**Instructions to follow**
Look through the data below and extract, unchanged, the lines from the one that contains "is Yoga, an" to the one that contains "Improve pulmonary efficiency", both included.

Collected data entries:
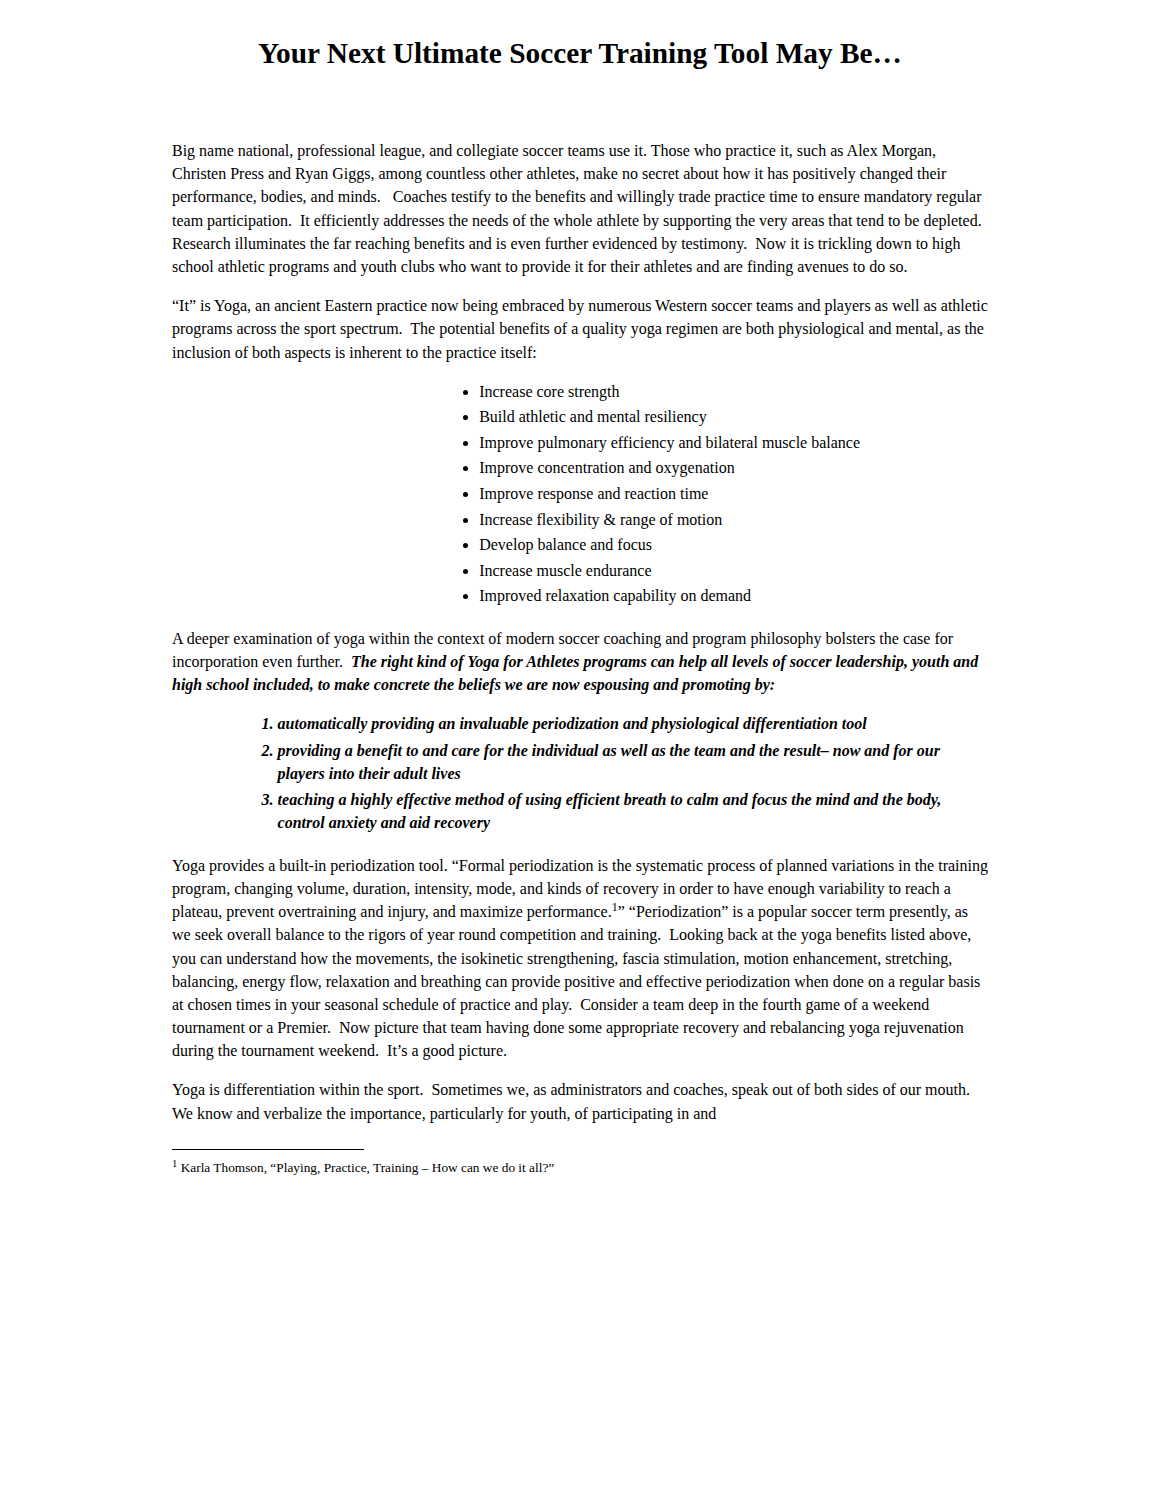Your Next Ultimate Soccer Training Tool May Be…
Big name national, professional league, and collegiate soccer teams use it. Those who practice it, such as Alex Morgan, Christen Press and Ryan Giggs, among countless other athletes, make no secret about how it has positively changed their performance, bodies, and minds. Coaches testify to the benefits and willingly trade practice time to ensure mandatory regular team participation. It efficiently addresses the needs of the whole athlete by supporting the very areas that tend to be depleted. Research illuminates the far reaching benefits and is even further evidenced by testimony. Now it is trickling down to high school athletic programs and youth clubs who want to provide it for their athletes and are finding avenues to do so.
“It” is Yoga, an ancient Eastern practice now being embraced by numerous Western soccer teams and players as well as athletic programs across the sport spectrum. The potential benefits of a quality yoga regimen are both physiological and mental, as the inclusion of both aspects is inherent to the practice itself:
Increase core strength
Build athletic and mental resiliency
Improve pulmonary efficiency and bilateral muscle balance
Improve concentration and oxygenation
Improve response and reaction time
Increase flexibility & range of motion
Develop balance and focus
Increase muscle endurance
Improved relaxation capability on demand
A deeper examination of yoga within the context of modern soccer coaching and program philosophy bolsters the case for incorporation even further. The right kind of Yoga for Athletes programs can help all levels of soccer leadership, youth and high school included, to make concrete the beliefs we are now espousing and promoting by:
automatically providing an invaluable periodization and physiological differentiation tool
providing a benefit to and care for the individual as well as the team and the result– now and for our players into their adult lives
teaching a highly effective method of using efficient breath to calm and focus the mind and the body, control anxiety and aid recovery
Yoga provides a built-in periodization tool. “Formal periodization is the systematic process of planned variations in the training program, changing volume, duration, intensity, mode, and kinds of recovery in order to have enough variability to reach a plateau, prevent overtraining and injury, and maximize performance.1” “Periodization” is a popular soccer term presently, as we seek overall balance to the rigors of year round competition and training. Looking back at the yoga benefits listed above, you can understand how the movements, the isokinetic strengthening, fascia stimulation, motion enhancement, stretching, balancing, energy flow, relaxation and breathing can provide positive and effective periodization when done on a regular basis at chosen times in your seasonal schedule of practice and play. Consider a team deep in the fourth game of a weekend tournament or a Premier. Now picture that team having done some appropriate recovery and rebalancing yoga rejuvenation during the tournament weekend. It’s a good picture.
Yoga is differentiation within the sport. Sometimes we, as administrators and coaches, speak out of both sides of our mouth. We know and verbalize the importance, particularly for youth, of participating in and
1 Karla Thomson, “Playing, Practice, Training – How can we do it all?”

**Answer for the task**
“It” is Yoga, an ancient Eastern practice now being embraced by numerous Western soccer teams and players as well as athletic programs across the sport spectrum. The potential benefits of a quality yoga regimen are both physiological and mental, as the inclusion of both aspects is inherent to the practice itself:
Increase core strength
Build athletic and mental resiliency
Improve pulmonary efficiency and bilateral muscle balance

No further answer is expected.